> [WORK TO COMPLETE]: All of the data below is to be output exactly as written.

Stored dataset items
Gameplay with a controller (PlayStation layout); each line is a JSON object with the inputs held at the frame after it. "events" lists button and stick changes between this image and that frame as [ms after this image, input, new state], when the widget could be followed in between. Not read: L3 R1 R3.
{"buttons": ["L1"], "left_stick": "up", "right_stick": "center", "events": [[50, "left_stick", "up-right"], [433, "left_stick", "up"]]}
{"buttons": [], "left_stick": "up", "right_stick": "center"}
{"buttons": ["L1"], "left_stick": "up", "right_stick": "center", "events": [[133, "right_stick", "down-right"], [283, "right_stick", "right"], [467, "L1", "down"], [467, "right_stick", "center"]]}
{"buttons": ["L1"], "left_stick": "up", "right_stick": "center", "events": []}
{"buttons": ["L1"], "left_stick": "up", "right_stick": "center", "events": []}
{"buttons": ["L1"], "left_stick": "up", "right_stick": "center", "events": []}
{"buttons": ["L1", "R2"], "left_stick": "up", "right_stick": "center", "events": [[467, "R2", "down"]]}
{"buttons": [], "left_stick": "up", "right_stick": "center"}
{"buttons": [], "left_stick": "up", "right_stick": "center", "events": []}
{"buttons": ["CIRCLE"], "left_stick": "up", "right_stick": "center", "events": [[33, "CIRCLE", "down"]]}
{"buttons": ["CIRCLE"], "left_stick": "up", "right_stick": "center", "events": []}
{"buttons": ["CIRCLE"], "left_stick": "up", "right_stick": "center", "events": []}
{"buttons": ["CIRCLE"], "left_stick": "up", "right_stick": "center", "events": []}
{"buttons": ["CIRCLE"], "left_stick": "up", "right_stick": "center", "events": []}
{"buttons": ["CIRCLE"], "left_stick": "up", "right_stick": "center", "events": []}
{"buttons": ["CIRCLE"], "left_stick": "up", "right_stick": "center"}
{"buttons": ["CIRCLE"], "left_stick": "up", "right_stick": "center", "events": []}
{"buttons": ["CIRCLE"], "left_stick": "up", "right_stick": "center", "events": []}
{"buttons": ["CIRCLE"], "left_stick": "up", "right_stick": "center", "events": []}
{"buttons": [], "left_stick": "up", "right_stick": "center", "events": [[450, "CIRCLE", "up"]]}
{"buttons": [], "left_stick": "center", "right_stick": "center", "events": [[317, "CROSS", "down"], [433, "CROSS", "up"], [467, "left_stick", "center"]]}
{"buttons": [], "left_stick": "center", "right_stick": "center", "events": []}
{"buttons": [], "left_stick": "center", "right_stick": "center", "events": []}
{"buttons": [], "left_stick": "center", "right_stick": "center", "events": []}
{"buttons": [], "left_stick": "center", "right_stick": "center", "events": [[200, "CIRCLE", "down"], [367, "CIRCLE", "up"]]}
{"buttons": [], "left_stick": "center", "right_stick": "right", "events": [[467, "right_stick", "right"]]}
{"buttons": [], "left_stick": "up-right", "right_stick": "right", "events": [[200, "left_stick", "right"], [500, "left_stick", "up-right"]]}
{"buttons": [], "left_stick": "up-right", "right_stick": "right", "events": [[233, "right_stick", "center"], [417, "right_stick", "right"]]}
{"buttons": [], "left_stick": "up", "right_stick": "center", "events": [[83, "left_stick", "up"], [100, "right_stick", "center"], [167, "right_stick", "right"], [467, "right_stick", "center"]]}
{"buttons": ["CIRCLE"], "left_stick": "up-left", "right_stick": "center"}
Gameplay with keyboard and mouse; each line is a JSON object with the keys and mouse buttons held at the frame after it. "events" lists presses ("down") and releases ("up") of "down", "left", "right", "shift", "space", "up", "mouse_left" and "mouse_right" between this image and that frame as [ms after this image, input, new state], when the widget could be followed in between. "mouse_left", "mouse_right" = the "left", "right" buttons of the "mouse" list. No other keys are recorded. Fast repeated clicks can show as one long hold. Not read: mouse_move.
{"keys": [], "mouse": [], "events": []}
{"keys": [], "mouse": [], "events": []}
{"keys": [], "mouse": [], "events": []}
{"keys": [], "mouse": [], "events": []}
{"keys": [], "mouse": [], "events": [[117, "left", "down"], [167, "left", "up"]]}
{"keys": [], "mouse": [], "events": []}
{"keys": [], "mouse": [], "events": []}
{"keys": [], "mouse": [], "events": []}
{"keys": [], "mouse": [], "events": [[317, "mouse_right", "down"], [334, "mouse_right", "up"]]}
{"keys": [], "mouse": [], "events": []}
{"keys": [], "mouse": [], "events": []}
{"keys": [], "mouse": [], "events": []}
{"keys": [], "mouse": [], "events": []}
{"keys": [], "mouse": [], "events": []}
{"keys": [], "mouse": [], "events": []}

> [RESULT OF THE TASK]:
Gameplay with a controller (PlayStation layout); each line is a JSON object with the inputs held at the frame after it. "events" lists button and stick changes between this image and that frame as [ms after this image, input, new state], when the widget could be followed in between. Not read: L3 R1 R3.
{"buttons": ["L1"], "left_stick": "up", "right_stick": "center", "events": [[50, "left_stick", "up-right"], [433, "left_stick", "up"]]}
{"buttons": [], "left_stick": "up", "right_stick": "center"}
{"buttons": ["L1"], "left_stick": "up", "right_stick": "center", "events": [[133, "right_stick", "down-right"], [283, "right_stick", "right"], [467, "L1", "down"], [467, "right_stick", "center"]]}
{"buttons": ["L1"], "left_stick": "up", "right_stick": "center", "events": []}
{"buttons": ["L1"], "left_stick": "up", "right_stick": "center", "events": []}
{"buttons": ["L1"], "left_stick": "up", "right_stick": "center", "events": []}
{"buttons": ["L1", "R2"], "left_stick": "up", "right_stick": "center", "events": [[467, "R2", "down"]]}
{"buttons": [], "left_stick": "up", "right_stick": "center"}
{"buttons": [], "left_stick": "up", "right_stick": "center", "events": []}
{"buttons": ["CIRCLE"], "left_stick": "up", "right_stick": "center", "events": [[33, "CIRCLE", "down"]]}
{"buttons": ["CIRCLE"], "left_stick": "up", "right_stick": "center", "events": []}
{"buttons": ["CIRCLE"], "left_stick": "up", "right_stick": "center", "events": []}
{"buttons": ["CIRCLE"], "left_stick": "up", "right_stick": "center", "events": []}
{"buttons": ["CIRCLE"], "left_stick": "up", "right_stick": "center", "events": []}
{"buttons": ["CIRCLE"], "left_stick": "up", "right_stick": "center", "events": []}
{"buttons": ["CIRCLE"], "left_stick": "up", "right_stick": "center"}
{"buttons": ["CIRCLE"], "left_stick": "up", "right_stick": "center", "events": []}
{"buttons": ["CIRCLE"], "left_stick": "up", "right_stick": "center", "events": []}
{"buttons": ["CIRCLE"], "left_stick": "up", "right_stick": "center", "events": []}
{"buttons": [], "left_stick": "up", "right_stick": "center", "events": [[450, "CIRCLE", "up"]]}
{"buttons": [], "left_stick": "center", "right_stick": "center", "events": [[317, "CROSS", "down"], [433, "CROSS", "up"], [467, "left_stick", "center"]]}
{"buttons": [], "left_stick": "center", "right_stick": "center", "events": []}
{"buttons": [], "left_stick": "center", "right_stick": "center", "events": []}
{"buttons": [], "left_stick": "center", "right_stick": "center", "events": []}
{"buttons": [], "left_stick": "center", "right_stick": "center", "events": [[200, "CIRCLE", "down"], [367, "CIRCLE", "up"]]}
{"buttons": [], "left_stick": "center", "right_stick": "right", "events": [[467, "right_stick", "right"]]}
{"buttons": [], "left_stick": "up-right", "right_stick": "right", "events": [[200, "left_stick", "right"], [500, "left_stick", "up-right"]]}
{"buttons": [], "left_stick": "up-right", "right_stick": "right", "events": [[233, "right_stick", "center"], [417, "right_stick", "right"]]}
{"buttons": [], "left_stick": "up", "right_stick": "center", "events": [[83, "left_stick", "up"], [100, "right_stick", "center"], [167, "right_stick", "right"], [467, "right_stick", "center"]]}
{"buttons": ["CIRCLE"], "left_stick": "up-left", "right_stick": "center"}
Gameplay with keyboard and mouse; each line is a JSON object with the keys and mouse buttons held at the frame after it. "events" lists presses ("down") and releases ("up") of "down", "left", "right", "shift", "space", "up", "mouse_left" and "mouse_right" between this image and that frame as [ms after this image, input, new state], when the widget could be followed in between. "mouse_left", "mouse_right" = the "left", "right" buttons of the "mouse" list. No other keys are recorded. Fast repeated clicks can show as one long hold. Not read: mouse_move.
{"keys": [], "mouse": [], "events": []}
{"keys": [], "mouse": [], "events": []}
{"keys": [], "mouse": [], "events": []}
{"keys": [], "mouse": [], "events": []}
{"keys": [], "mouse": [], "events": [[117, "left", "down"], [167, "left", "up"]]}
{"keys": [], "mouse": [], "events": []}
{"keys": [], "mouse": [], "events": []}
{"keys": [], "mouse": [], "events": []}
{"keys": [], "mouse": [], "events": [[317, "mouse_right", "down"], [334, "mouse_right", "up"]]}
{"keys": [], "mouse": [], "events": []}
{"keys": [], "mouse": [], "events": []}
{"keys": [], "mouse": [], "events": []}
{"keys": [], "mouse": [], "events": []}
{"keys": [], "mouse": [], "events": []}
{"keys": [], "mouse": [], "events": []}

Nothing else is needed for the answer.